Cara kerja Tapera secara singkatnya adalah iuran rakyat sebesar 3% akan digunakan sebagai modal awal Tapera, disalurkan ke BPTapera (Badan Pengelola Tabungan Rakyat), kemudian akan dikelola bersama dengan KSEI, Bank Kustodian dan akan diawasi oleh OJK, kemudian tahap akhirnya akan dikelola atau bahasa lainnya "diputar" oleh manajer investasi. Dan berdasarkan Tapera sendiri sudah ada dana sebesar Rp1.5 Triliun untuk penyaluran 11.000 unit rumah melalui skema KPR. Keuntungan dari peserta Tapera dibagi menjadi 2, bagi yang memiliki penghasilan dibawah 8 juta peserta tersebut akan mendapatkan KPR (Kepemilikan Rumah Pertama),KRR (pasangan yang ingin memperbaiki rumah pertama), KBR (untuk peserta dan pasangan yang belum punya rumah). Kelebihannya adalah suku bunganya rendah, maksimal tenor hingga 30 tahun dan uang muka mulai dari 0%. Akan tetapi hanya dapat berlaku sekali seumur hidup. Kemudian bagi mereka yang memiliki gaji melebihi 8 juta perbulan akan tetap dipaksa setor, akan tetapi tidak mendapatkan keuntungan yang sama dan dana yang terkempul hingga pensiun akan menjadi dana pensiun. Lebih tepatnya dapat diminta kembali 100% atas apa yang telah disetorkan setelah uang tersebut dikelola kedalam aset-aset seperti Deposito Perbankan, Surat Utang/Sukuk Negara, Surat Utang/Sukuk Daerah, Surat berharga dibidang perumahan & kawasan pemukiman, Investasi lain yang aman dan menguntungkan sesuai UU Tapera.

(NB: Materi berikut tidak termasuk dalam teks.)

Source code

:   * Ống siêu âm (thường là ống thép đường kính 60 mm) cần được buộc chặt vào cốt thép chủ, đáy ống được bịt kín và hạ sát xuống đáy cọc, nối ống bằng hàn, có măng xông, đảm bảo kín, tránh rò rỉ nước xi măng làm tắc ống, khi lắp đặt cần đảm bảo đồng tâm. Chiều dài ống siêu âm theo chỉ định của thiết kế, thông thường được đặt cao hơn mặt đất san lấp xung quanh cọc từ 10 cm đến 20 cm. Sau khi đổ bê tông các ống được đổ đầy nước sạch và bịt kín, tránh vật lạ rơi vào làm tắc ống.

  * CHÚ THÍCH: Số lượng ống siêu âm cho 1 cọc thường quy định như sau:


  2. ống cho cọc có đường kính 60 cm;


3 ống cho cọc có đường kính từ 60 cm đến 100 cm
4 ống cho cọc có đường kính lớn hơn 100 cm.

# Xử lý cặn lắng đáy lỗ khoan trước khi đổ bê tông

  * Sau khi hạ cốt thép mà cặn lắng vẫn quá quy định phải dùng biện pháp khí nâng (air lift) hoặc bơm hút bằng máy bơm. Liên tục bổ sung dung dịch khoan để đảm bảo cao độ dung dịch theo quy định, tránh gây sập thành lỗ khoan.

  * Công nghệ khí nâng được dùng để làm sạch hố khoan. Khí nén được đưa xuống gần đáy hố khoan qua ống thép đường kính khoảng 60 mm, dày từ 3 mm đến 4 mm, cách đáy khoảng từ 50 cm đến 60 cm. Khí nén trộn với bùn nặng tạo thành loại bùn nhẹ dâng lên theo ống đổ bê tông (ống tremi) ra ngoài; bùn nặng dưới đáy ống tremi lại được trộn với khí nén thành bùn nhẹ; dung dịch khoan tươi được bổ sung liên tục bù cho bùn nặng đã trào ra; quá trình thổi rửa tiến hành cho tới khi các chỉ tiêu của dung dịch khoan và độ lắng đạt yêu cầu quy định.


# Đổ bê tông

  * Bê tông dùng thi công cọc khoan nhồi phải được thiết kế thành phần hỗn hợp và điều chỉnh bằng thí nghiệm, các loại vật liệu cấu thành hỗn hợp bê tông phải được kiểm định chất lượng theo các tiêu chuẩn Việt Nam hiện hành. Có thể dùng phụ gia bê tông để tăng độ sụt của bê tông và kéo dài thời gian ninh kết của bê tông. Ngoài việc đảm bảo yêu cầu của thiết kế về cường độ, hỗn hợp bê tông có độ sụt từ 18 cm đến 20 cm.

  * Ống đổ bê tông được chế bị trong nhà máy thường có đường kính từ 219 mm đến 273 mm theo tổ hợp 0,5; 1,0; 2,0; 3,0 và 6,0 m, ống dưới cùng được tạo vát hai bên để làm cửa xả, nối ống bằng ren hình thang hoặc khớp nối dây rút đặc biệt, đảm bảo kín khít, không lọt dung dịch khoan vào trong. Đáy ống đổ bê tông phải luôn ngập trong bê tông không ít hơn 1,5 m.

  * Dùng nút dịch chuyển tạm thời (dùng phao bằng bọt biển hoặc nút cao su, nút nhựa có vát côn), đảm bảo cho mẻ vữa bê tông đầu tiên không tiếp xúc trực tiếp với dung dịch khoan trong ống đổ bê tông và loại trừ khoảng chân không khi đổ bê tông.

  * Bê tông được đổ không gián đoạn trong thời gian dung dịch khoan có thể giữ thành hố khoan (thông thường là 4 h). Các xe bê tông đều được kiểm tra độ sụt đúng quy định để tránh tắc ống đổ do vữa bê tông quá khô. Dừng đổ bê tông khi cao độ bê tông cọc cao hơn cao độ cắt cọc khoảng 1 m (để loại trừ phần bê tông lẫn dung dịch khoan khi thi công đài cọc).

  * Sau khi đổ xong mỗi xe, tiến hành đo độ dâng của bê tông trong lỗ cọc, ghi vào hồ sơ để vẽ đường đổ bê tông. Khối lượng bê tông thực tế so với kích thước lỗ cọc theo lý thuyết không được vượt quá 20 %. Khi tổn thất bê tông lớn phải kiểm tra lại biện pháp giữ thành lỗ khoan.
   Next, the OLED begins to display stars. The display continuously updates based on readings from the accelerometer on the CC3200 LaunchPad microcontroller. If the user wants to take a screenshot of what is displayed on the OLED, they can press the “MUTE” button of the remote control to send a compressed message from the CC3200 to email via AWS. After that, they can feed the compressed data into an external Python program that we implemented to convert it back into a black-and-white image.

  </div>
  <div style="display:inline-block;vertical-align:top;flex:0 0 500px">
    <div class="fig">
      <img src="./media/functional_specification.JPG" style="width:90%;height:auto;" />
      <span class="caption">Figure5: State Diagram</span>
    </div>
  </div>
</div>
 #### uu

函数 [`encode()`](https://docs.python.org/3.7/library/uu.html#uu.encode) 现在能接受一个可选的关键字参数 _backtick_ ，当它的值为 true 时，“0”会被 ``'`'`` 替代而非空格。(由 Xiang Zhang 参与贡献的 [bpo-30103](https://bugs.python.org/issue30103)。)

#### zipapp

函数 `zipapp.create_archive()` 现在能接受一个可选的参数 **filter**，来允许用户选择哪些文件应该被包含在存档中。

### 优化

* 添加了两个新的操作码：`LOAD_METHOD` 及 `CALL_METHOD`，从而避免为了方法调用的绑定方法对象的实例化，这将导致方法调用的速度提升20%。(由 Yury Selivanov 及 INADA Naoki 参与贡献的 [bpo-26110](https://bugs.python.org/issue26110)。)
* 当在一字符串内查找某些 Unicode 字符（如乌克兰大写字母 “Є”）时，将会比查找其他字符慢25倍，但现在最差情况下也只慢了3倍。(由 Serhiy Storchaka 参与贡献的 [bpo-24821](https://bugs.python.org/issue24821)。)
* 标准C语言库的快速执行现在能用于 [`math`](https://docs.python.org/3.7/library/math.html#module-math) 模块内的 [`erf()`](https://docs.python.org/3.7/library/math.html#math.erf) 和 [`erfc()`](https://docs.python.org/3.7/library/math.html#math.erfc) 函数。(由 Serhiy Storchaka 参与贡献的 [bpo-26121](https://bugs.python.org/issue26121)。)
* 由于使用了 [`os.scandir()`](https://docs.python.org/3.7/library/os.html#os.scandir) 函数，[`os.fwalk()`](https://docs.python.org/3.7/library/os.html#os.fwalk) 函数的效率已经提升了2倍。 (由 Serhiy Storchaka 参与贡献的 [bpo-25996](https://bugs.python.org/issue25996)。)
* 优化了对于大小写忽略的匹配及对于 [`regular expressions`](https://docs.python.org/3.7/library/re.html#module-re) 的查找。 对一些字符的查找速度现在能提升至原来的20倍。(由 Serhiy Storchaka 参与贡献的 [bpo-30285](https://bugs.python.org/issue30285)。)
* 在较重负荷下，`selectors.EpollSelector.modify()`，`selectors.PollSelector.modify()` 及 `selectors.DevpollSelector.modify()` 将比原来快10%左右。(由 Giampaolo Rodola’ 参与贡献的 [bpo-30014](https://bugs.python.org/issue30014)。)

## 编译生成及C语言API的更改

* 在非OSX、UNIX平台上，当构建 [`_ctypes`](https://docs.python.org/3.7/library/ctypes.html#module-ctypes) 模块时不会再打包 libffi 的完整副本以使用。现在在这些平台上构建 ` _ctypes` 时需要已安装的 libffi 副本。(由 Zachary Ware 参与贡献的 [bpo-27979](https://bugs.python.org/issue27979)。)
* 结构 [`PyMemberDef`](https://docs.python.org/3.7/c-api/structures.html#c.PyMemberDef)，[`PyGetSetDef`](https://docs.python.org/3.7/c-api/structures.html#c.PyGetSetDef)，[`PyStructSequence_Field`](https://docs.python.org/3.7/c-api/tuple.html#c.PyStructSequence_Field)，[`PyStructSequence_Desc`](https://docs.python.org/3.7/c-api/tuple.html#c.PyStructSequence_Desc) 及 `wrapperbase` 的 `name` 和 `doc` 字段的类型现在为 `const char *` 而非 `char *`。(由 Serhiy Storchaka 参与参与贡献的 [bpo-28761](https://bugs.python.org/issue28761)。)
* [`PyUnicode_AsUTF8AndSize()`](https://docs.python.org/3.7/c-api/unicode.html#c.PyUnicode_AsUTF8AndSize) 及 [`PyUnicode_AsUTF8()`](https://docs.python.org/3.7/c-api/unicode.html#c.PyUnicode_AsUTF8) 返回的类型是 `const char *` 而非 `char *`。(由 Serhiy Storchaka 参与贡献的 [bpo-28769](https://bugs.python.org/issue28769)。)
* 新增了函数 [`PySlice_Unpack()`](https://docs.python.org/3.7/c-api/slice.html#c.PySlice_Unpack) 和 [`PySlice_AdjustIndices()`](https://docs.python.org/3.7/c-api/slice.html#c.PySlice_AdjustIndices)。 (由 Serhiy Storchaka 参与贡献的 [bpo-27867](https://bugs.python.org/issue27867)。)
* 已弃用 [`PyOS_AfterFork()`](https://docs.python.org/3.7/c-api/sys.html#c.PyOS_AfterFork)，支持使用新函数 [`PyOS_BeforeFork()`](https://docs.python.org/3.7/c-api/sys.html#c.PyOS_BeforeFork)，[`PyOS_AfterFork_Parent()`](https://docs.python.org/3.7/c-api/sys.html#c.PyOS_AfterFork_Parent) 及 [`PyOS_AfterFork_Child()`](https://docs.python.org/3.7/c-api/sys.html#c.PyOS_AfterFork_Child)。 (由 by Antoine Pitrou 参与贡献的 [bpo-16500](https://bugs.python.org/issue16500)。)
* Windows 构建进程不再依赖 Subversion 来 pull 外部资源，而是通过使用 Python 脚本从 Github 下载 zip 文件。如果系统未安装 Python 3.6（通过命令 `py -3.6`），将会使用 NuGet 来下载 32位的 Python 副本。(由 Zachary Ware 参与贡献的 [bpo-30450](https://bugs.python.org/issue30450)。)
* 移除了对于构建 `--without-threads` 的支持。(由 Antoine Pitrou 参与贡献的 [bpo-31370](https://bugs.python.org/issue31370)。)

Tapera mencekik penghasilan warga bukan hanya sebuah slogan kebencian yang terlontarkan oleh warga. Banyak dari masyarakat dengan gaji sekitar 3 juta hingga 10 juta sudah berkeluarga. Akibatnya pengurangan dari pemasukan itu terlalu menguras bagi mereka. Ada pula yang gaji atau upah masyarakat sudah dipotong oleh PPh, ditambah lagi dengan potongan iuran BPJS keluarga, maka gaji terpotong oleh Tapera akan sangat terasa bahkan mungkin keperluan pendidikan anak seperti dalam kasus disekitar saya sebagai mahasiswa yakni pembayaran UKT akan terhambat akibat dana yang terpotong oleh Tapera. Masyarakat memiliki ketakutan yakni hilangnya uang tersebut seperti penyalahgunaan dana yang dikelola oleh beberapa oknum dan menyebabkan uang tersebut tidak dapat ditarik kembali. Tercantum dalam aturan Tapera bahwa bagi masyarakat yang bekerja disebuah perusahaan 0.5% dari total 3% akan ditanggung oleh perusahaan. Akan tetapi hal tersebut tetap tidak menguntungkan bagi mereka yang bekerja dengan gaji setara UMR.
Kerugian dapat dirasakan dari adanya kebijakan penambahan golongan UKT dan semakin tingginya UKT tersebut akibatnya membebani orangtua dari mahasiswa ataupun mahasiswi yang memiliki gaji terpaut kecil seperti contohnya dibawah 8 juta per bulan. UKT yang tinggi, keperluan sehari hari yang juga ikut menjadi mahal dikarenakan inflasi di mata uang rupiah dan juga mata uang USD atau dollar Amerika membuat mahasiswa dan mahasiswa serta keluarganya mengalami kesusahan dalam masalah finansial. Tabungan dari masa muda orangtua pun terkadang tidak menutup pengeluaran untuk membayar UKT apalagi ditambah dengan adanya kenaikan dan Tapera ini. Tapera pun akhirnya mendapat kritikan keras dari masyarakat sehingga banyak keluhan hingga caican dilontarkan disosial media.